⟨

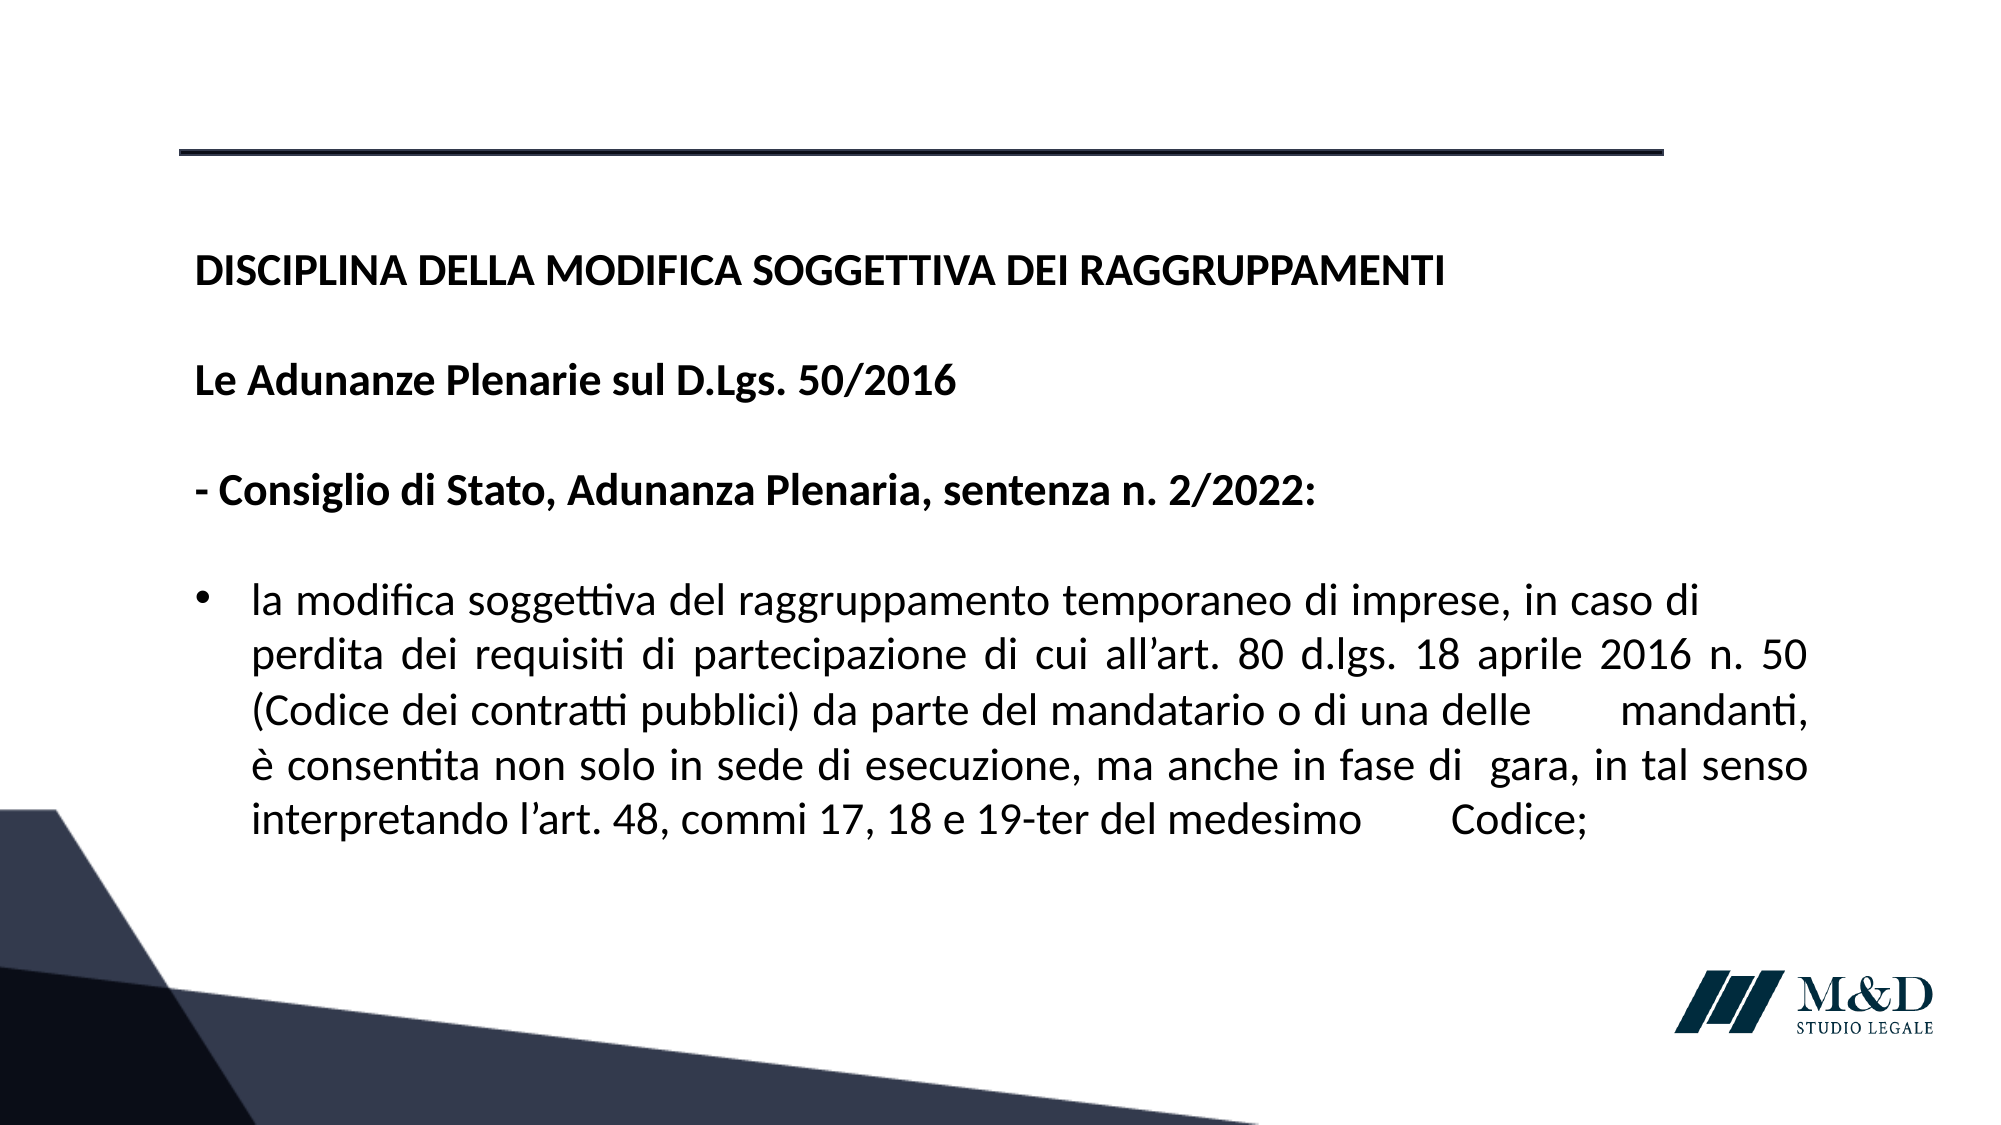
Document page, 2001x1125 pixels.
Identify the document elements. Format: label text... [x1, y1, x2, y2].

text_box [179, 149, 1664, 156]
picture [0, 0, 2001, 1125]
text_box DISCIPLINA DELLA MODIFICA SOGGETTIVA DEI RAGGRUPPAMENTI Le Adunanze Plenarie sul D.Lgs. 50/2016 - Consiglio di Stato, Adunanza Plenaria, sentenza n. 2/2022: la modifica soggettiva del raggruppamento temporaneo di imprese, in caso di perdita dei requisiti di partecipazione di cui all’art. 80 d.lgs. 18 aprile 2016 n. 50 (Codice dei contratti pubblici) da parte del mandatario o di una delle mandanti, è consentita non solo in sede di esecuzione, ma anche in fase di gara, in tal senso interpretando l’art. 48, commi 17, 18 e 19-ter del medesimo Codice; [180, 177, 1824, 907]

⟩

DESCRIPTION OF THE TASK: The response must match the listing exactly, except that pictures are removed.

EXERCISE SOLUTION:
Document page, 2001x1125 pixels.
Identify the document elements. Format: label text... [x1, y1, x2, y2].

text_box [179, 149, 1664, 156]
picture [0, 0, 2001, 1125]
text_box DISCIPLINA DELLA MODIFICA SOGGETTIVA DEI RAGGRUPPAMENTI Le Adunanze Plenarie sul D.Lgs. 50/2016 - Consiglio di Stato, Adunanza Plenaria, sentenza n. 2/2022: la modifica soggettiva del raggruppamento temporaneo di imprese, in caso di perdita dei requisiti di partecipazione di cui all’art. 80 d.lgs. 18 aprile 2016 n. 50 (Codice dei contratti pubblici) da parte del mandatario o di una delle mandanti, è consentita non solo in sede di esecuzione, ma anche in fase di gara, in tal senso interpretando l’art. 48, commi 17, 18 e 19-ter del medesimo Codice; [180, 177, 1824, 907]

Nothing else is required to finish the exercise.